Incrédulo, Simmons fez o que seu agente pediu, comunicou ao Nets, pegou suas coisas e foi chorar no quarto do hotel. No dia seguinte um avião o esperava para que ele fosse treinar e jogar a Liga de Verão de Las Vegas pelo San Antonio Spurs. Foi campeão, MVP e chamou a atenção da comissão técnica. O diamante bruto precisava ser lapidado por Popovich e sua incrível comissão técnica. Entre idas e vindas na D-League, onde seguia com o Austin Spurs, recebia chances com o time principal na NBA. Em 2015/2016 foram 55 partidas, 14,8 minutos e 6 pontos por jogo. Nesta temporada, 78 partidas, 16,8 minutos e 6,2 pontos. Nas duas mostrou evolução (comportamental, técnica, defensiva, tática etc.) e passou a ser peça fundamental principalmente por possuir uma parte física capaz de dar ao veterano time do Texas uma opção diferente nas marcações aos rivais.

"Em todos os pontos da trajetória de Jonathon ele poderia ter desistido, fraquejado, mas ele seguiu acreditando em si mesmo. De vez em quando o encaramos como um neófito, alguém que esteja começando na profissão, porque é assim mesmo que o enxergamos aqui dentro deste programa. Sua força de vontade é imensa, seu comprometimento em seguir melhorando é incrível e estamos orgulhosos com o seu desenvolvimento aqui", afirmou Gregg Popovich antes do começo da pós-temporada deste ano.

E aí surgiu chance de ser titular de um jogo 6 de playoff quando Kawhi Leonard se machucou. A missão era parar James Harden e Jonathon Simmons conseguiu. Depois de ter pago US$ 150 para treinar na D-League em 2013, Simmons já acumula mais de US$ 1,3 milhões (mais de R$ 4 mi) em salários com o San Antonio Spurs desde 2015/2016. Ao final dessa temporada ele será agente-livre, poderá ganhar novo e polpudo contrato e acrescentar novo capítulo a sua história de perseverança e luta.

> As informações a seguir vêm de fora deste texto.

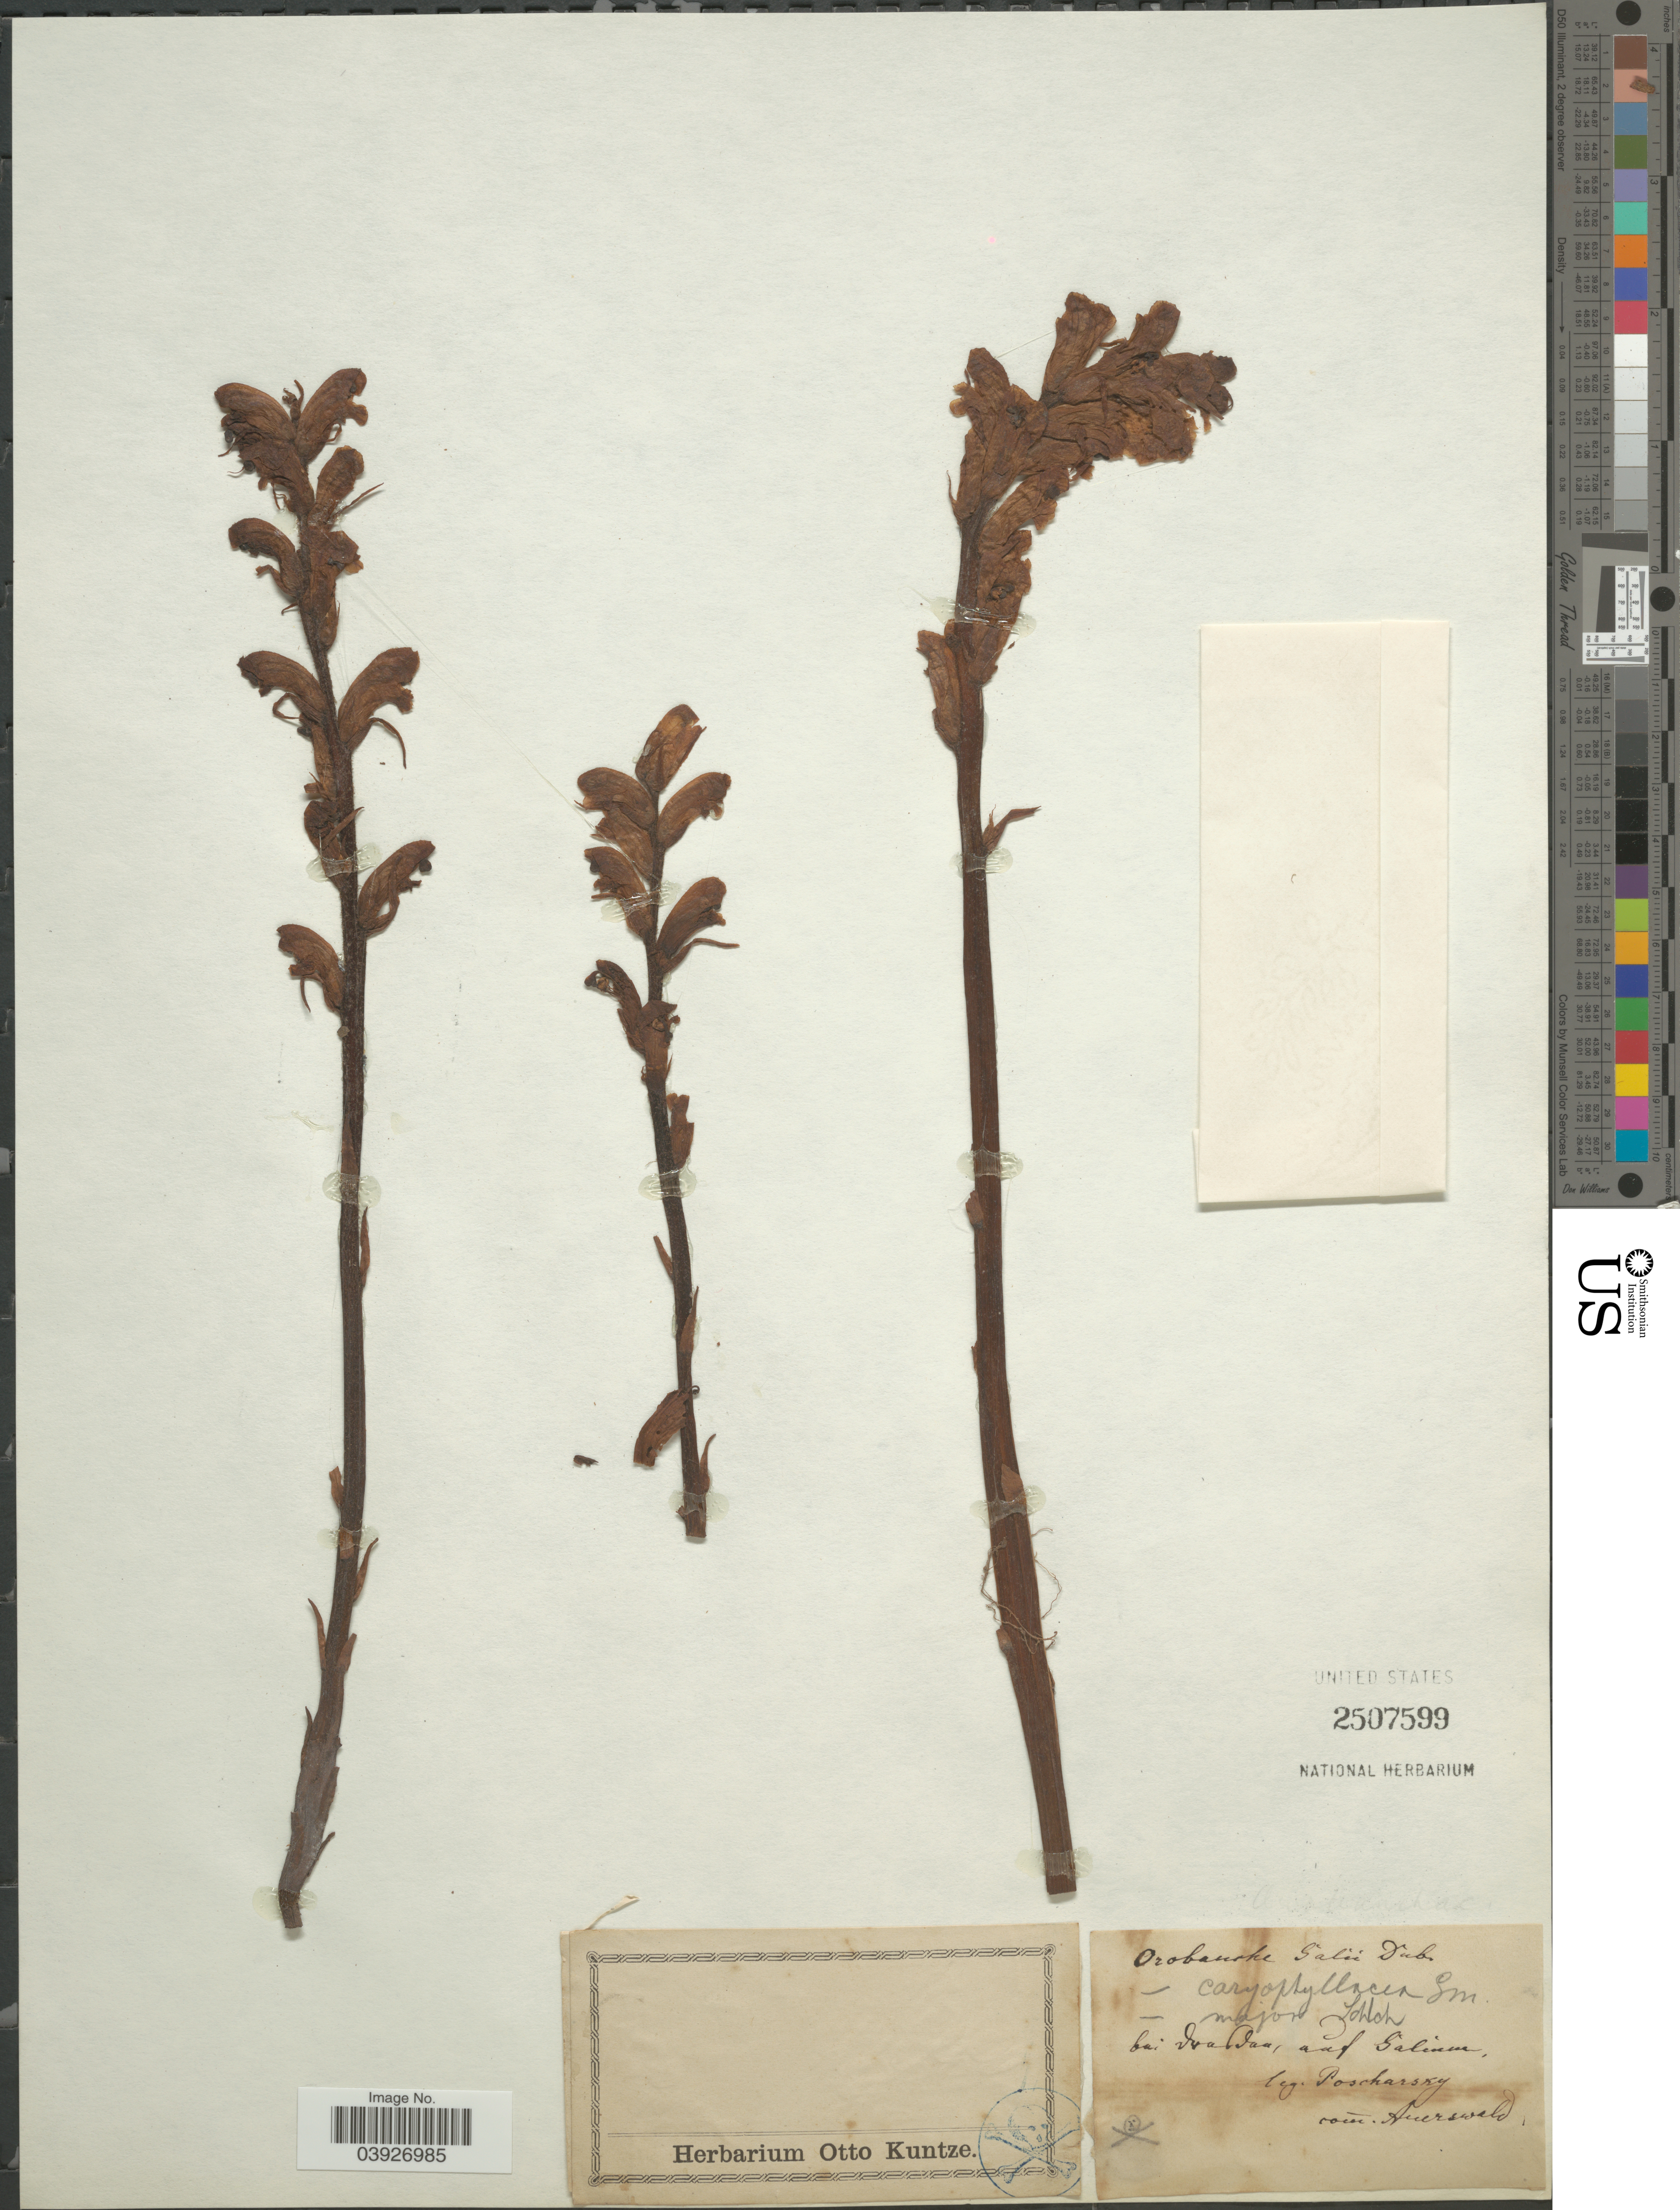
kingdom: Plantae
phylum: Tracheophyta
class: Magnoliopsida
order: Lamiales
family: Orobanchaceae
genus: Orobanche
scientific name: Orobanche galii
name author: Duby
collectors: Poscharsky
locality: Bai Vyawau, auf Galinna. [interpreted]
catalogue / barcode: US 2507599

LaTonya, sua mãe, deve ser orgulhar de seu Jonathon. As quatro filhas agora não passam fome, podem usar fraldas à vontade e Simmons tem tranquilidade para se concentrar no desafio que começa amanhã contra o Golden State Warriors. Destemido, estudioso e sabendo o que vem pela frente, ele não compareceu a entrevista coletiva depois da vitória contra o Houston Rockets por um motivo singelo. Ainda com a roupa do jogo, estava com gelo nos tornozelos, fone no ouvido e um iPad nas mãos no vestiário estudando os movimentos de Kevin Durant e Klay Thompson, rivais que ele irá enfrentar a partir deste domingo.

Aos 27 anos, Simmons não tem tempo nenhum a perder.